_Quoted passage_:
►

Ni/SiO₂ was activated in a horizontal tube furnace by heating to 450 °C under inert gas and reduced under 50% H₂ in Ar for 30 min and 100% H₂ for additional 30 min. Ni₁₇W₃/SiO₂ was prepared by heating the sample to 700 °C under inert gas and subsequent reduction in hydrogen. The reduction was deemed complete once the H₂O evolution stopped. All catalysts were cooled under inert gas and transferred to a glove box without contact to air.

XRD

The crystalline phases were examined using an Empyrean X-ray diffractometer by Malvern Panalytical operating with Cu Kα radiation. Samples were measured after passivation in air in reflection geometry in the range from 5–70° 2θ.

BET

The overall surface area of the catalysts was determined by isothermal nitrogen adsorption at −196 °C according to Brunauer–Emmet–Teller on a Quantachrome NovaTouch LX⁴. Before the measurement samples were degassed in vacuo at 350 °C for 4 h.

Furfural hydrogenation

Catalysis reactions were performed in a 300 mL Parr mini reactor. The reaction mixture consisted of 3 mL furfural, 100 mL isopropyl alcohol and 1.5 mL of 1,4-dioxane as internal standard. The reaction mixture was flushed with Ar before inert addition of 0.50 g catalyst. The reactor was closed and pressurized with H₂ to 65 bar. The reactor was heated to 200 °C before stirring was turned on. Aliquots of the liquid phase where taken through a dip tube several times during the reaction. Samples were analyzed with an Agilent 6980 gas chromatograph from Hewlett Packard equipped with an automated injector and FID. Samples were analyzed over a HP-1 MS column with the following temperature-program – holding at 50 °C for 3 min and heating to 270 °C with 30 K min⁻¹. Retention times and response factors relative to the internal standard were determined using pure substances. The conversion and yield are calculated according to equations in the ESI.†

Results and discussion

Synthesis of Ni-modified tungsten carbide catalysts and the role of nickel in the W_xC synthesis

For tungsten carbide catalysts, the processes occurring during the carbide synthesis and in turn the properties of the final catalyst are highly dependent on the synthesis conditions. The addition of nickel is a substantial interference on the synthesis of the carbide-catalyst. Therefore, the reduction and carbon insertion occurring during the synthesis is explored in the first subsection. Silica is added to the catalyst to provide a non-reducible support and to stabilize a high tungsten carbide surface area.

Preparation of Ni-modified tungsten oxide–silica precursors. The NiO/WO₃/SiO₂ precursor is prepared in a sequential incipient wetness impregnation. The agglomerated silica parent particles are loaded with 50.0 wt% tungsten in a first impregnation–calcination process. In a second incipient wetness impregnation, between 0.5–9.0 wt% nickel is loaded on to this WO₃/SiO₂ precursor. The material is calcined to form NiO/WO₃/SiO₂ with nickel preferably deposited on the surface of the particles. The catalyst precursor is then subjected to an isothermal carbide synthesis. The processes occurring during this high temperature synthesis reaction and the role nickel plays in it are discussed in the following section.

◄

_Explore the material_:
a: In the catalyst excerpt, what H₂ pressure was the reactor brought to for furfural hydrogenation?
b: Does each statement agree with the catalyst excerpt? Answer yes or no for each, and quote the words of the excerpt that decide it. (i) Before the BET measurement, samples were degassed in vacuo at 350 °C for 4 h. (ii) Ni₁₇W₃/SiO₂ was prepared by heating the sample to 450 °C under inert gas. (iii) Stirring was turned on before the reactor was heated.
The data that come after this excerpt are from a different source.

_Dataset entries_:

►

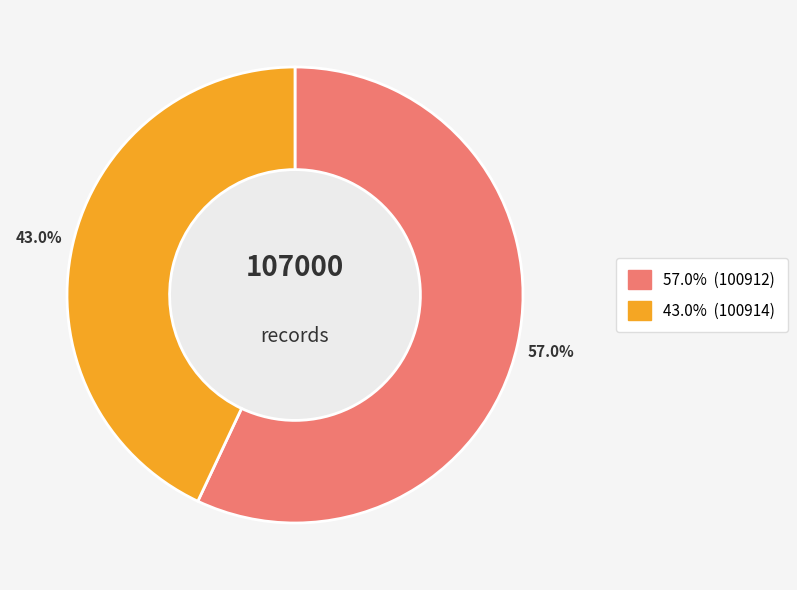

Is there any slice that represents more than half of the pie?

Yes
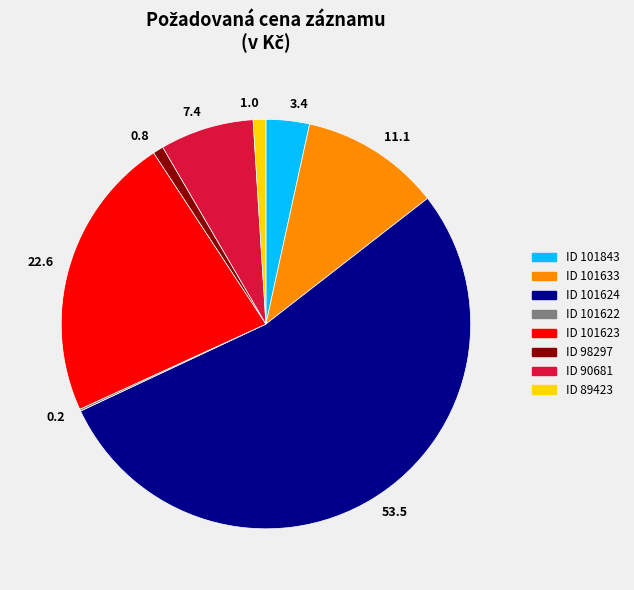

What is the largest slice in the pie chart?

53.5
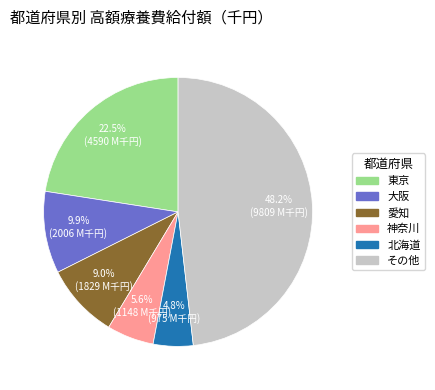

To the nearest percent, what is the difference between the largest and smallest slice percentages?

43%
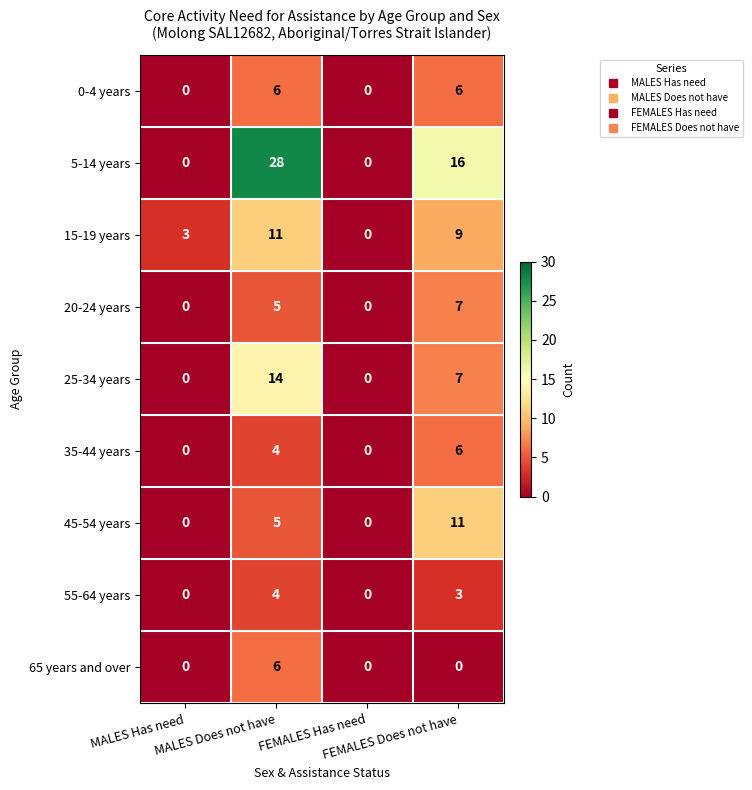

What is the average value of the 5-14 years series?

11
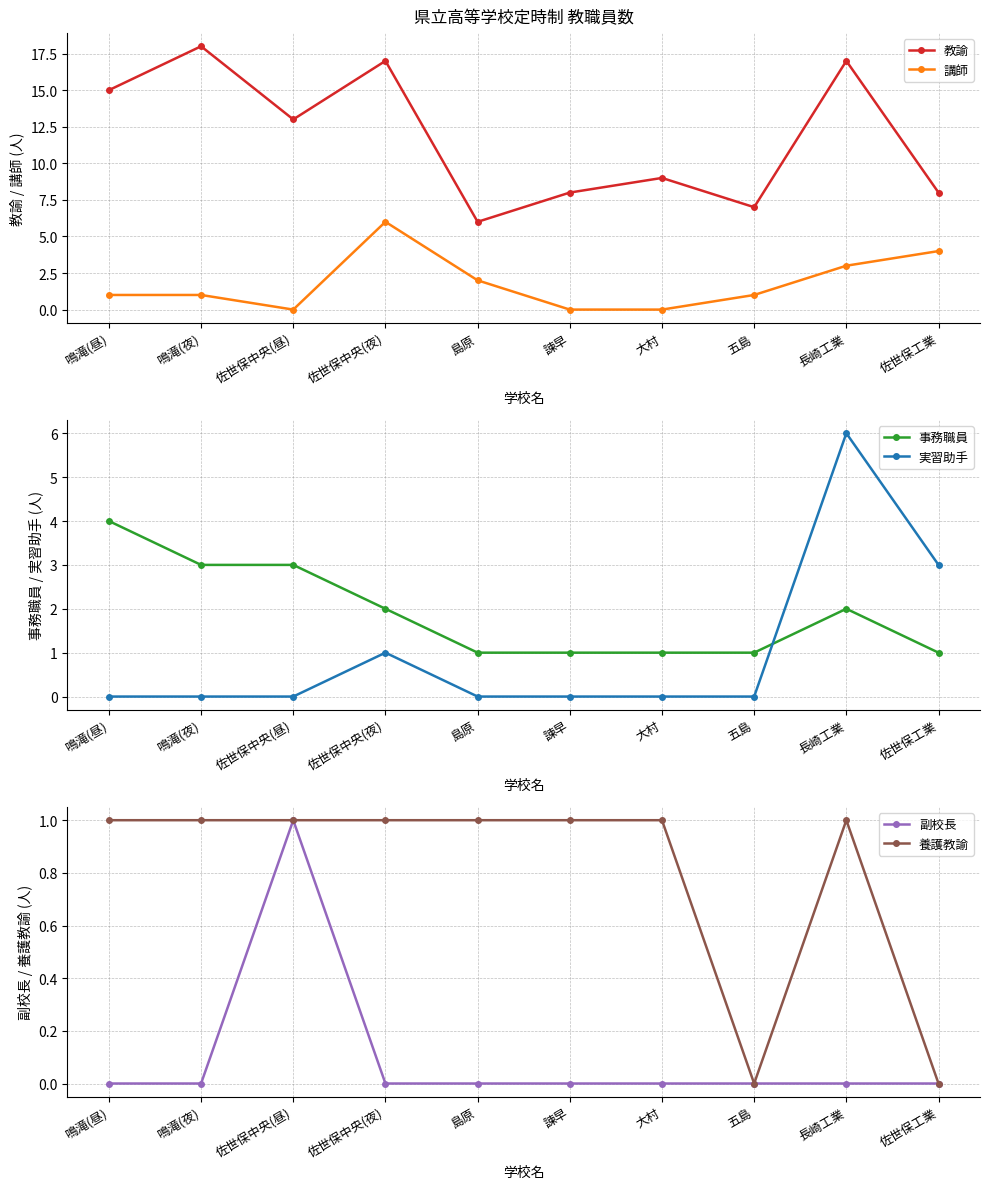

After their last crossing, which series has the higher values: 講師 or 副校長?

講師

◄

_Results in order_:
a: 65 bar.

b:
(i) Yes: "Before the measurement samples were degassed in vacuo at 350 °C for 4 h."
(ii) No: "Ni₁₇W₃/SiO₂ was prepared by heating the sample to 700 °C under inert gas"
(iii) No: "The reactor was heated to 200 °C before stirring was turned on."